Work instructions: In the listing below, transcribe the line that contains "if(nrow(x) > 0)" and all lines following it, ending with the last line. Add nothing.

Data extracts:
= = = =

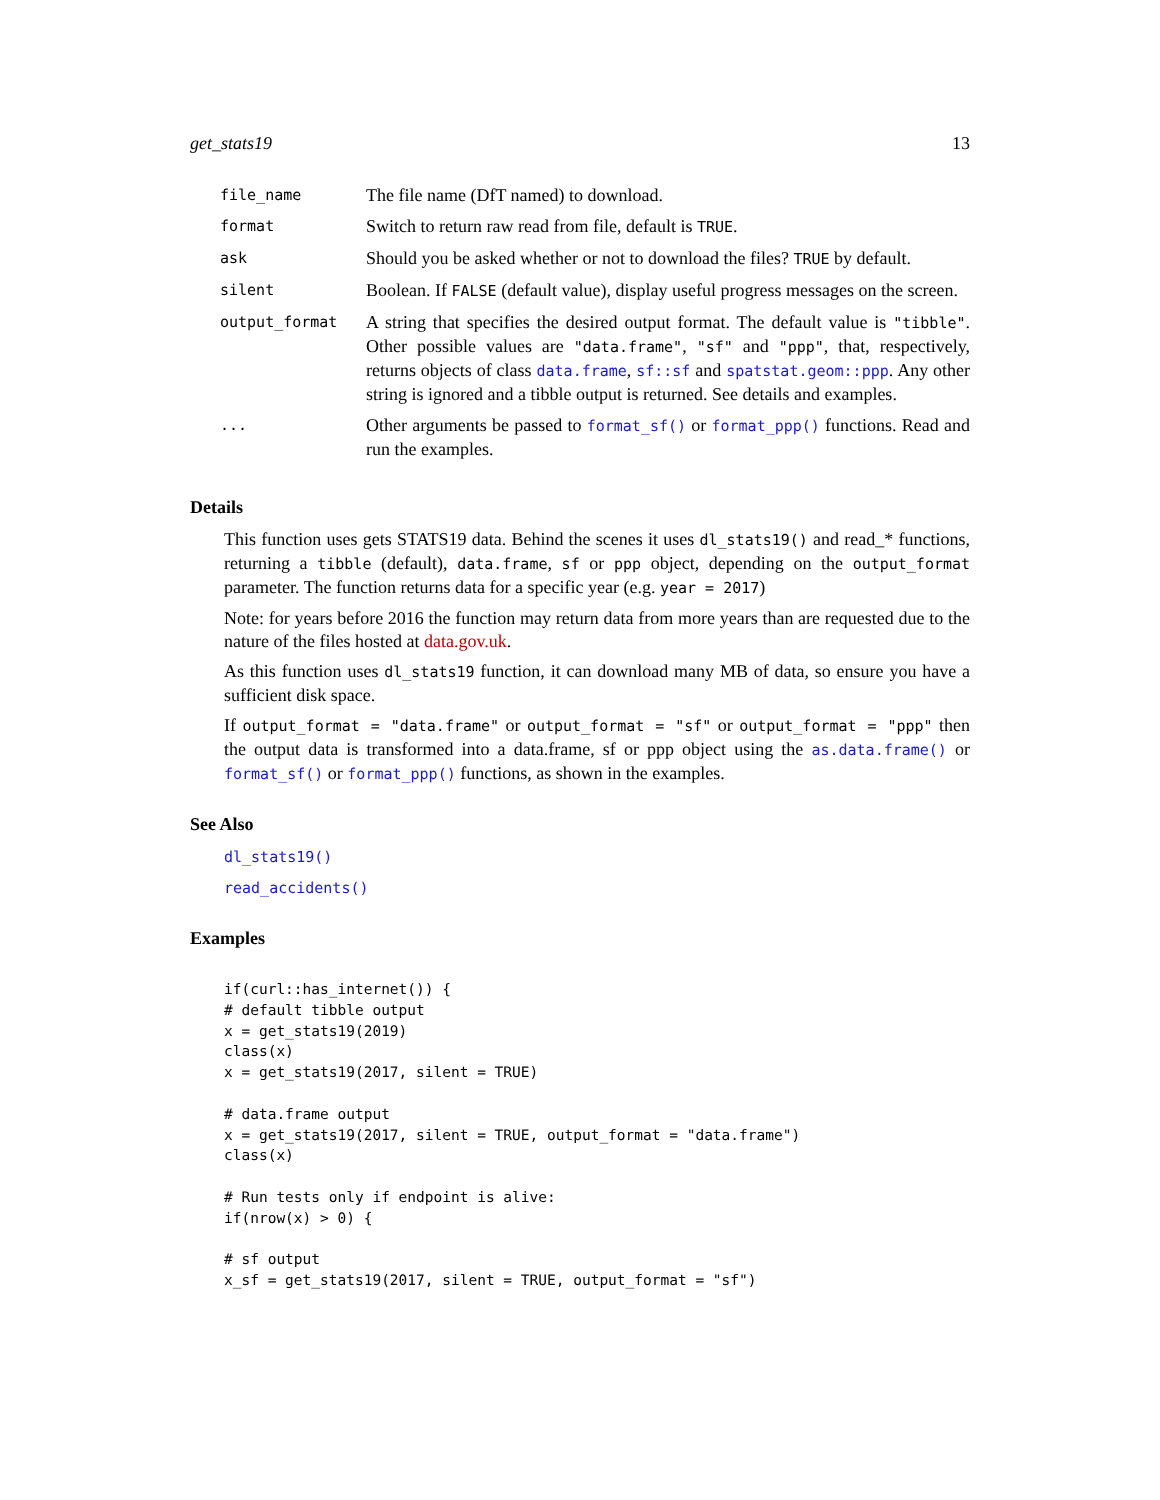get_stats19 13
| file_name | The file name (DfT named) to download. |
| format | Switch to return raw read from file, default is TRUE . |
| ask | Should you be asked whether or not to download the files? TRUE by default. |
| silent | Boolean. If FALSE (default value), display useful progress messages on the screen. |
| output_format | A string that specifies the desired output format. The default value is "tibble" . Other possible values are "data.frame" , "sf" and "ppp" , that, respectively, returns objects of class data.frame , sf::sf and spatstat.geom::ppp . Any other string is ignored and a tibble output is returned. See details and examples. |
| ... | Other arguments be passed to format_sf() or format_ppp() functions. Read and run the examples. |
Details
This function uses gets STATS19 data. Behind the scenes it uses dl_stats19() and read_* functions, returning a tibble (default), data.frame, sf or ppp object, depending on the output_format parameter. The function returns data for a specific year (e.g. year = 2017)
Note: for years before 2016 the function may return data from more years than are requested due to the nature of the files hosted at data.gov.uk.
As this function uses dl_stats19 function, it can download many MB of data, so ensure you have a sufficient disk space.
If output_format = "data.frame" or output_format = "sf" or output_format = "ppp" then the output data is transformed into a data.frame, sf or ppp object using the as.data.frame() or format_sf() or format_ppp() functions, as shown in the examples.
See Also
dl_stats19()
read_accidents()
Examples
if(curl::has_internet()) {
# default tibble output
x = get_stats19(2019)
class(x)
x = get_stats19(2017, silent = TRUE)

# data.frame output
x = get_stats19(2017, silent = TRUE, output_format = "data.frame")
class(x)

# Run tests only if endpoint is alive:
if(nrow(x) > 0) {

# sf output
x_sf = get_stats19(2017, silent = TRUE, output_format = "sf")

= = = =

Your solution:
if(nrow(x) > 0) {

# sf output
x_sf = get_stats19(2017, silent = TRUE, output_format = "sf")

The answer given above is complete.